“You can get away with it if you are not foolish enough to put in writing that you’re all about candidate elections,” Mr. Ryan said.
RedStone Strategies was not the only group whose activity raised warning flags among campaign finance experts.
Rise NY is a state PAC created in December 2020 by Mr. Santos’s campaign treasurer, Nancy Marks, and his sister. A Twitter profile of the group describes its purpose as “new voter registration & education as well as raising election awareness & voter enthusiasm.” The PAC raised vast sums from donors who had otherwise maxed out donating to Mr. Santos’s campaign, as reported by Newsday. One donor contributed $150,000, according to New York State Board of Election records, well beyond the limits of $2,900 per election placed on federal campaign contributions for direct campaign activity.
Social media posts show that Rise NY organized demonstrations and voter registration events on Long Island. In a Twitter post from August 2021, Rise NY claimed it had “pulled in 7800+ new Republican voters on LONG ISLAND, NY alone.”
A close examination of the group’s spending, however, reveals that many of Rise NY’s actions would be considered unusual, if not a violation. PACs like Rise NY are allowed under New York State law to give directly to candidates or authorized committees, but may not spend in other ways to help a campaign.

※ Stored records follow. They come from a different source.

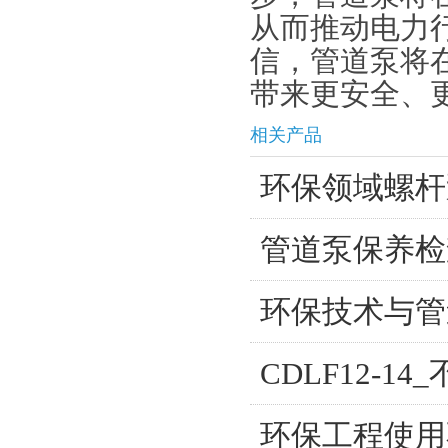
从而推动电力
信，管道泵将
带来更安全、
相关产品
环保领域螺杆
管道泵保养检
环保技术与管
CDLF12-1
环保工程使用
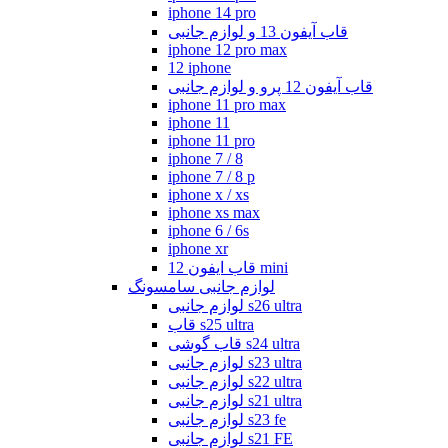
iphone 14 pro
قاب آیفون 13 و لوازم جانبی
iphone 12 pro max
12 iphone
قاب آیفون 12 پرو و لوازم جانبی
iphone 11 pro max
iphone 11
iphone 11 pro
iphone 7 / 8
iphone 7 / 8 p
iphone x / xs
iphone xs max
iphone 6 / 6s
iphone xr
قاب ایفون 12 mini
لوازم جانبی سامسونگ
لوازم جانبی s26 ultra
قاب s25 ultra
قاب گوشی s24 ultra
لوازم جانبی s23 ultra
لوازم جانبی s22 ultra
لوازم جانبی s21 ultra
لوازم جانبی s23 fe
لوازم جانبی s21 FE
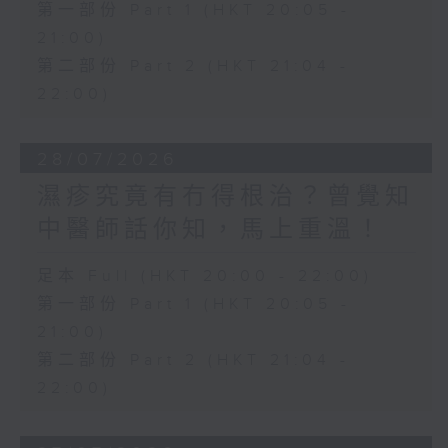
第一部份 Part 1 (HKT 20:05 -
21:00)
第二部份 Part 2 (HKT 21:04 -
22:00)
28/07/2026
濕疹究竟有冇得根治？曾覺知
中醫師話你知，馬上重溫！
足本 Full (HKT 20:00 - 22:00)
第一部份 Part 1 (HKT 20:05 -
21:00)
第二部份 Part 2 (HKT 21:04 -
22:00)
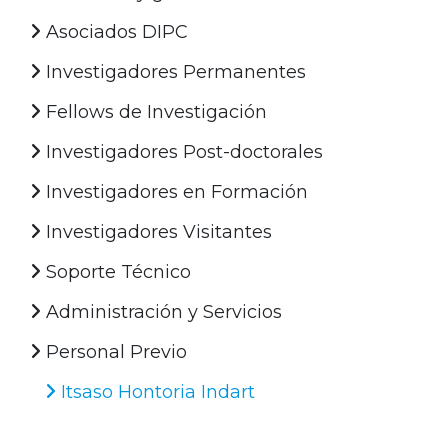
Asociados DIPC
Investigadores Permanentes
Fellows de Investigación
Investigadores Post-doctorales
Investigadores en Formación
Investigadores Visitantes
Soporte Técnico
Administración y Servicios
Personal Previo
Itsaso Hontoria Indart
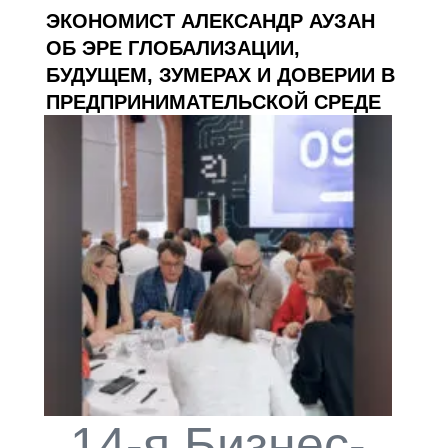
ЭКОНОМИСТ АЛЕКСАНДР АУЗАН
ОБ ЭРЕ ГЛОБАЛИЗАЦИИ,
БУДУЩЕМ, ЗУМЕРАХ И ДОВЕРИИ В
ПРЕДПРИНИМАТЕЛЬСКОЙ СРЕДЕ
14-я Бизнес-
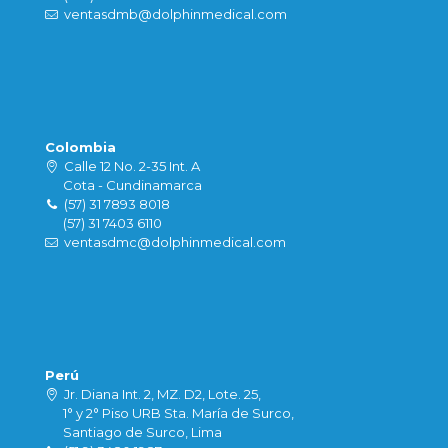
ventasdmb@dolphinmedical.com
Colombia
Calle 12 No. 2-35 Int. A
Cota - Cundinamarca
(57) 31 7893 8018
(57) 31 7403 6110
ventasdmc@dolphinmedical.com
Perú
Jr. Diana Int. 2, MZ. D2, Lote. 25,
1° y 2° Piso URB Sta. María de Surco,
Santiago de Surco, Lima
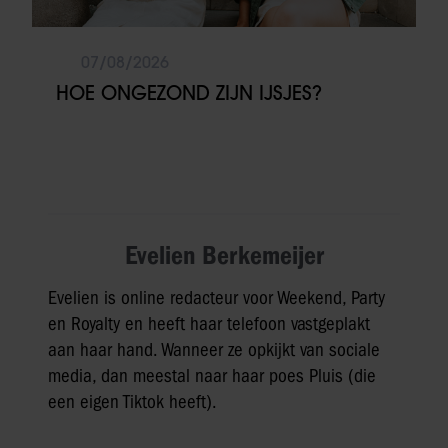
07/08/2026
HOE ONGEZOND ZIJN IJSJES?
Evelien Berkemeijer
Evelien is online redacteur voor Weekend, Party
en Royalty en heeft haar telefoon vastgeplakt
aan haar hand. Wanneer ze opkijkt van sociale
media, dan meestal naar haar poes Pluis (die
een eigen Tiktok heeft).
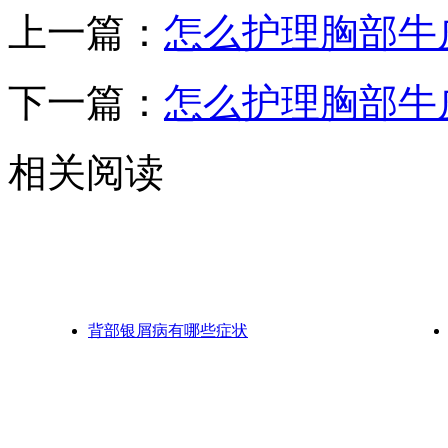
上一篇：
怎么护理胸部牛
下一篇：
怎么护理胸部牛
相关阅读
背部银屑病有哪些症状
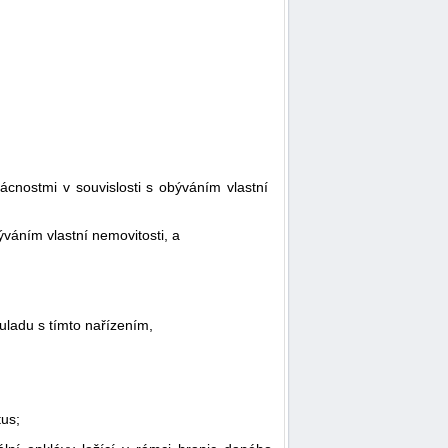
cnostmi v souvislosti s obýváním vlastní
ýváním vlastní nemovitosti, a
uladu s tímto nařízením,
tus;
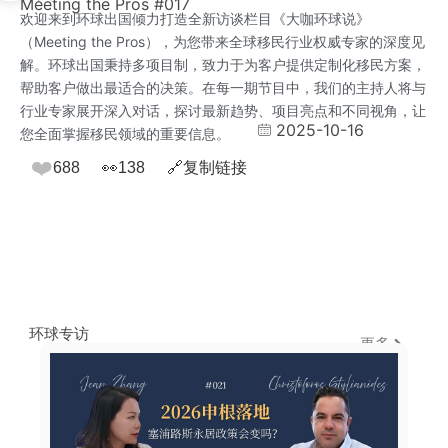
Meeting the Pros #017
欢迎来到环球出国倾力打造全新访谈栏目《大咖环球说》
（Meeting the Pros），为您带来全球移民行业权威专家的深度见
解。环球出国秉持多项目制，致力于为客户提供定制化移民方案，
帮助客户做出最适合的决策。在每一期节目中，我们的主持人将与
行业专家展开深入对话，探讨最新趋势、项目亮点和不同视角，让
2025-10-16
您全面掌握移民领域的重要信息。
❤️
688
👀
138
🔗
复制链接
环球专访
更多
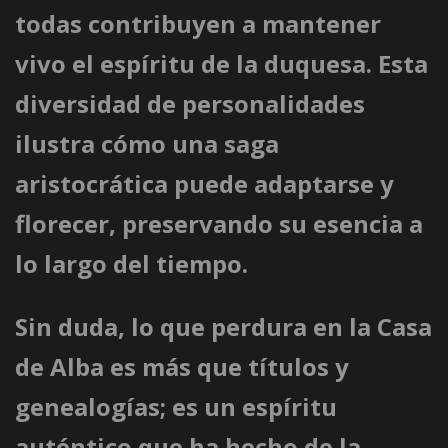
todas contribuyen a mantener
vivo el espíritu de la duquesa. Esta
diversidad de personalidades
ilustra cómo una saga
aristocrática puede adaptarse y
florecer, preservando su esencia a
lo largo del tiempo.
Sin duda, lo que perdura en la Casa
de Alba es más que títulos y
genealogías; es un espíritu
auténtico que ha hecho de la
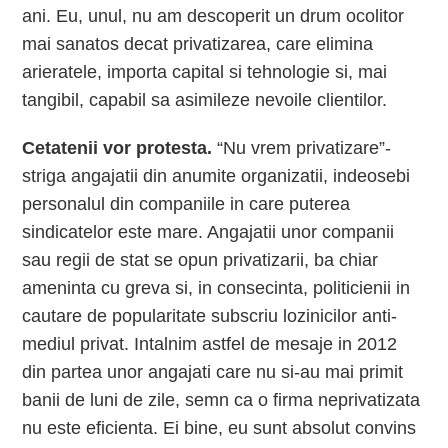
ani. Eu, unul, nu am descoperit un drum ocolitor
mai sanatos decat privatizarea, care elimina
arieratele, importa capital si tehnologie si, mai
tangibil, capabil sa asimileze nevoile clientilor.
Cetatenii vor protesta.
“Nu vrem privatizare”-
striga angajatii din anumite organizatii, indeosebi
personalul din companiile in care puterea
sindicatelor este mare. Angajatii unor companii
sau regii de stat se opun privatizarii, ba chiar
ameninta cu greva si, in consecinta, politicienii in
cautare de popularitate subscriu lozinicilor anti-
mediul privat. Intalnim astfel de mesaje in 2012
din partea unor angajati care nu si-au mai primit
banii de luni de zile, semn ca o firma neprivatizata
nu este eficienta. Ei bine, eu sunt absolut convins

Yet Rise NY issued payments for wages and professional services to Santos campaign workers, including Mr. Santos’s press secretary. It also directed $10,000 in payments to a company run by Ms. Marks, the campaign treasurer. And Ms. Santos earned $20,000 for her work as the PAC’s president. She did not respond to a request for comment.
Its expenditures took place at many of the spots that Mr. Santos’s campaign filings show he liked to frequent, including Il Bacco, a restaurant in Queens where his campaign spent roughly $14,000, and an Exxon Mobil gas station that is a two-minute drive from his former apartment in Whitestone, Queens.